== YOUR INSTRUCTIONS ==
Each line of data below is to be returned exactly, leaving out any picture.

== PROVIDED RECORDS ==
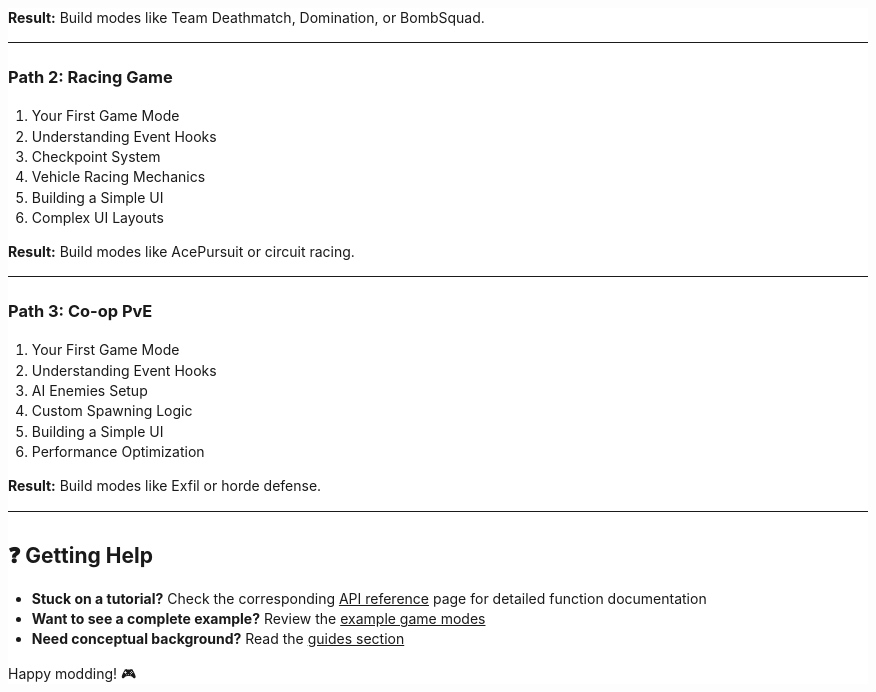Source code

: **Result:** Build modes like Team Deathmatch, Domination, or BombSquad.

---

### Path 2: Racing Game
1. Your First Game Mode
2. Understanding Event Hooks
3. Checkpoint System
4. Vehicle Racing Mechanics
5. Building a Simple UI
6. Complex UI Layouts

**Result:** Build modes like AcePursuit or circuit racing.

---

### Path 3: Co-op PvE
1. Your First Game Mode
2. Understanding Event Hooks
3. AI Enemies Setup
4. Custom Spawning Logic
5. Building a Simple UI
6. Performance Optimization

**Result:** Build modes like Exfil or horde defense.

---

## ❓ Getting Help

- **Stuck on a tutorial?** Check the corresponding [API reference](/api/) page for detailed function documentation
- **Want to see a complete example?** Review the [example game modes](/examples/)
- **Need conceptual background?** Read the [guides section](/guides/)

Happy modding! 🎮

== WRITTEN SOLUTION ==
Source code

: **Result:** Build modes like Team Deathmatch, Domination, or BombSquad.

---

### Path 2: Racing Game
1. Your First Game Mode
2. Understanding Event Hooks
3. Checkpoint System
4. Vehicle Racing Mechanics
5. Building a Simple UI
6. Complex UI Layouts

**Result:** Build modes like AcePursuit or circuit racing.

---

### Path 3: Co-op PvE
1. Your First Game Mode
2. Understanding Event Hooks
3. AI Enemies Setup
4. Custom Spawning Logic
5. Building a Simple UI
6. Performance Optimization

**Result:** Build modes like Exfil or horde defense.

---

## ❓ Getting Help

- **Stuck on a tutorial?** Check the corresponding [API reference](/api/) page for detailed function documentation
- **Want to see a complete example?** Review the [example game modes](/examples/)
- **Need conceptual background?** Read the [guides section](/guides/)

Happy modding! 🎮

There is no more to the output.